Right, I don’t think that story is at all supporting the idea that women necessarily understand men better than vice versa.
What the story does support IMO is the idea that men aren’t “simpler” than women, or incapable of understanding the mysterious superior complexity of women, or stuff like that. On the contrary, while the story depicts the familiar stereotype of a man’s failing to understand his girlfriend’s thoughts and feelings, the cause is merely that he’s not bothering to pay attention to them.
For Roger, understanding Elaine’s state of mind is prioritized way lower than his own emotional investment in the state of his car’s transmission or the outcome of a tennis match between two random players on TV. Even when Roger does get an involuntary twinge of awareness that the abortive discussion was something that might have been important to Elaine, he deliberately shuts it down and chooses not to think about it.
Because men are strongly socialized to feel that it’s not appropriately “manly” to be interested in or empathetic to what a woman is thinking or feeling. Even if she’s his own girlfriend and there’s strong evidence that she’s deeply upset, as in the story, his goal is supposed to be getting out of the situation by giving the “right answers” while managing NOT to understand what she’s thinking or feeling.
A man wanting or trying to understand a woman’s interior life is traditionally coded as sissy or weak or servile or too deferential or feminine.
Pop culture changes. Dolls became action figures, and the Mad Max franchise went from Mel Gibson to Charlize Theron. @JohnT said that men haven’t been accepting some traditional female culture; I pointed out some cases where they are.
What about Dancing with the Stars; does ballroom dancing lose its “female”-coding because Emmitt Smith and Jerry Rice are the ones who are dancing?
I don’t think couples ballroom dancing has ever been specifically “female culture”. I mean, couples ballroom dancing has always been something men and women do together, by definition.
I’d believe that watching ballroom dancing on TV might be a much more popular activity with women than with men. But I don’t think football stars like Smith and Rice are breaking any gender barriers by partnering sexy young women in skimpy clothing in a couples dance. Being a sexy young woman’s dance partner is not transgressing against any traditional male behavior norms.

• [Stored data]
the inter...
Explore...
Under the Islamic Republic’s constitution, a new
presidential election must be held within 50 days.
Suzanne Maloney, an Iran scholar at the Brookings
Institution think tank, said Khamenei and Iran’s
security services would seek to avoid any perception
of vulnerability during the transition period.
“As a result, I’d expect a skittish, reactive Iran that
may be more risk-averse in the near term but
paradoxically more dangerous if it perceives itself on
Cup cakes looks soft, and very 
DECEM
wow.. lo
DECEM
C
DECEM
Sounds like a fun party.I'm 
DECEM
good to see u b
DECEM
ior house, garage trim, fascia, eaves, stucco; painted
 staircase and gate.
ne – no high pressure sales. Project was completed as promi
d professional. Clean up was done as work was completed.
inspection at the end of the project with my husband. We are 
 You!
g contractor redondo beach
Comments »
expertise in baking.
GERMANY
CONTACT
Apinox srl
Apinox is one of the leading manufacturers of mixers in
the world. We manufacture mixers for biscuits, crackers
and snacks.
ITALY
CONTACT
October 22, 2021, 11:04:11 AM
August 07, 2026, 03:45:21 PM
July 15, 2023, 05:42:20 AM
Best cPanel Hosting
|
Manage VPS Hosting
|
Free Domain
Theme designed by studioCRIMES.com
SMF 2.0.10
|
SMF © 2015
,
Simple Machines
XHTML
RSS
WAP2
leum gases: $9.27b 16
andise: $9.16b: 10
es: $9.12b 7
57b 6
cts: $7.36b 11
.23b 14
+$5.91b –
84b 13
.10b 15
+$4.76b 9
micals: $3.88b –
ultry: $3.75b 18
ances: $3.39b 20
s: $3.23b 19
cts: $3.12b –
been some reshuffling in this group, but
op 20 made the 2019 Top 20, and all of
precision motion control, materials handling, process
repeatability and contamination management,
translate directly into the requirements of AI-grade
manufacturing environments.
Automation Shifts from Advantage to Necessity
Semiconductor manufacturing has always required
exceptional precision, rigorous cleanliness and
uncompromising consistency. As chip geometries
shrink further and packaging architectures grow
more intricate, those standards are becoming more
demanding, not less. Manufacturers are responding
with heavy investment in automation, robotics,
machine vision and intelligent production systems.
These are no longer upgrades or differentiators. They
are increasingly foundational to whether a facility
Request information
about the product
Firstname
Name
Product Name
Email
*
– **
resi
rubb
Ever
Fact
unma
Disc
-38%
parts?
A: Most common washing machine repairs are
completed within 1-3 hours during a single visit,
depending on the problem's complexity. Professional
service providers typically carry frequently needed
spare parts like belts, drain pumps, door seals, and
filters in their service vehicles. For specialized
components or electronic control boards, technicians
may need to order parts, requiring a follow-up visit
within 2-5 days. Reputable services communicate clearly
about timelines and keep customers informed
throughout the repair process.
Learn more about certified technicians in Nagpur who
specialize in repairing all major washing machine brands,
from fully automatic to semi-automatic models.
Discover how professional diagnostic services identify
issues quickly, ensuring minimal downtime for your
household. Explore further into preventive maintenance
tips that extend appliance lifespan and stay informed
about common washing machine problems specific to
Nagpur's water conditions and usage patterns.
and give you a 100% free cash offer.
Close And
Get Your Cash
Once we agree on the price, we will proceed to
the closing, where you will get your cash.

==

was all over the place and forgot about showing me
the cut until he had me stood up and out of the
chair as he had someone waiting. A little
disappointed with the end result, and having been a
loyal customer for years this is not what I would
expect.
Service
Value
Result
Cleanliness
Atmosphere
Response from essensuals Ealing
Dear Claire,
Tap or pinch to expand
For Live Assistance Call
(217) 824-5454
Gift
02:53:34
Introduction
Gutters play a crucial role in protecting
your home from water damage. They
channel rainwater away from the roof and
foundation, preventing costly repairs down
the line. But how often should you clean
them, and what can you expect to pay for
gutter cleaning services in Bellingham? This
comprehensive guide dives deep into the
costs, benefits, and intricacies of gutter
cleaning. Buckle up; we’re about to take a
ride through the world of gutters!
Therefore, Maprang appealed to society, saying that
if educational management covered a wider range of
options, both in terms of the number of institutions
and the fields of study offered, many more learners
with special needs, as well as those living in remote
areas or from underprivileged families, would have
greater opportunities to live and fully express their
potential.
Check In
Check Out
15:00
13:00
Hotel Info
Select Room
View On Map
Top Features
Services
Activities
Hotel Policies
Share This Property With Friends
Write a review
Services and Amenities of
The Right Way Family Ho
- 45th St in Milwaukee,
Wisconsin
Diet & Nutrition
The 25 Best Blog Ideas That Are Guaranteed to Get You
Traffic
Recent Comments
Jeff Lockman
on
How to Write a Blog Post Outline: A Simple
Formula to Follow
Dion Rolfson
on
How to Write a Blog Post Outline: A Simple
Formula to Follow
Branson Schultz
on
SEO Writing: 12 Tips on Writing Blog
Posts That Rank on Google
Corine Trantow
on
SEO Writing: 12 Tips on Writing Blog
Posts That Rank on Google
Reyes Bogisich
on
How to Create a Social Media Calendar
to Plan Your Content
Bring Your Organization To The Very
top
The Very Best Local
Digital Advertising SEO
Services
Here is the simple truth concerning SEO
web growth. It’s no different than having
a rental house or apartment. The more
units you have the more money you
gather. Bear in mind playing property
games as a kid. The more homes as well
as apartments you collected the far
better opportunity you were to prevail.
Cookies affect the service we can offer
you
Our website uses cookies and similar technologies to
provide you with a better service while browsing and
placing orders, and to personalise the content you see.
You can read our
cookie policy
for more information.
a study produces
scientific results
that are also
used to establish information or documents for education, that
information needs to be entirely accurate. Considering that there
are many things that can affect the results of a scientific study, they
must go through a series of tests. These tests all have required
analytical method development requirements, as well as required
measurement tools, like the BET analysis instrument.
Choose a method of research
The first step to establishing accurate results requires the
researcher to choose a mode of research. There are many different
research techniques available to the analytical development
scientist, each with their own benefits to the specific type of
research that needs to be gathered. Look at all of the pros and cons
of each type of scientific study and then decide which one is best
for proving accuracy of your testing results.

--

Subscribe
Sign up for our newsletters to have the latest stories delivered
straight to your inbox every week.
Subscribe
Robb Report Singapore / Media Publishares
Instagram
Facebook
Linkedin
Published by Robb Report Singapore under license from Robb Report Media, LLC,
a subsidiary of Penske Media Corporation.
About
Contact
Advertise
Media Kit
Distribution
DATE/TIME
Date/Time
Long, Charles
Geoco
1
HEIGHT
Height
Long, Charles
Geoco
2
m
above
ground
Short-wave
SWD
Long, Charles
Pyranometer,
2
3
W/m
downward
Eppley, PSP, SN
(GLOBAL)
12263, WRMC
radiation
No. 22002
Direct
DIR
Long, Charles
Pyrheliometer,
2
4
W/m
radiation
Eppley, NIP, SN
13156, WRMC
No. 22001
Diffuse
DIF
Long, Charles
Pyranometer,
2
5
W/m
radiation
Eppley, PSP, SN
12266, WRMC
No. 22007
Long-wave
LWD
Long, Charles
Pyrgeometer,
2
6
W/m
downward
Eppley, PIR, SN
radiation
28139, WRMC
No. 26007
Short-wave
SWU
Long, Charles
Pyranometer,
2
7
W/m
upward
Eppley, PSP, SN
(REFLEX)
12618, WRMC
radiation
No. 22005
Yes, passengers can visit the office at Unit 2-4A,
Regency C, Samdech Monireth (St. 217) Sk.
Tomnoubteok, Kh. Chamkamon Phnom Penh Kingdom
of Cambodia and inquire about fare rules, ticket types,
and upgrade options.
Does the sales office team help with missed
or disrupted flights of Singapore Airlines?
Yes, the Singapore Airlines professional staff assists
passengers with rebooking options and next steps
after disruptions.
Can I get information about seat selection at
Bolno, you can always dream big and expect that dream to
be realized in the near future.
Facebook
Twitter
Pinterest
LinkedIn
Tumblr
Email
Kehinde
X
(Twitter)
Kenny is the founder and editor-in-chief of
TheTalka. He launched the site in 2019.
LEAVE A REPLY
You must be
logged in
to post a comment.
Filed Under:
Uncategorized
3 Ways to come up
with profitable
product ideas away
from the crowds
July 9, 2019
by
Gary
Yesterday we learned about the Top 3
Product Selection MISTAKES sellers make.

• [Directions]
a – Answer these questions using the forum discussion about gender and understanding others:
(i) Which two things does Roger give more emotional weight to than understanding Elaine's state of mind?
(ii) Which film franchise is given as an example of pop culture change, and which two actors are named with it?
(iii) Which two football stars are named in connection with Dancing with the Stars?
b – Continue the forum discussion about gender and understanding others, starting right after its last sentence.

• [Answers to the problems]
a –
(i) The state of his car's transmission and the outcome of a tennis match between two random players on TV.
(ii) The Mad Max franchise, which went from Mel Gibson to Charlize Theron.
(iii) Emmitt Smith and Jerry Rice.

b –
(The fact that Rice partners a white woman, on the other hand, is arguably challenging traditional racial norms in our society.)
Except that dolls didn’t “become” action figures: there still are dolls that are called dolls, and they are still very much coded female, and it is still considered very transgressive against traditional gender norms for men or boys to play with them.
“Action figures” and Funko Pops and other “figurines” are pitched the way they are, with careful avoidance of the term “doll” and its connotations, precisely so men and boys can have humanoid-figure toys to play with that aren’t “tainted” by association with traditional female culture. That’s the very reverse of men “accepting” traditional female culture, ISTM.
In your post where you summarise the story you did not pose it in the form of a question, rhetorical or otherwise.
It was that form that I responded to and I stand by what I said.
Not what I said and I’m now clarifying for the third time.
In response to a mere observation (which is how it was stated in your post and it is your post that provides the context for my response) it would be arrogant to assume that any following silence should be about the observation just made.
I agree that a question asked (whether direct or rhetorical) can reasonably expect an answer or response of some kind. A bland, factual observation (as stated in your post) does not.
Do you now see the difference and do you understand why I made the original point that I did?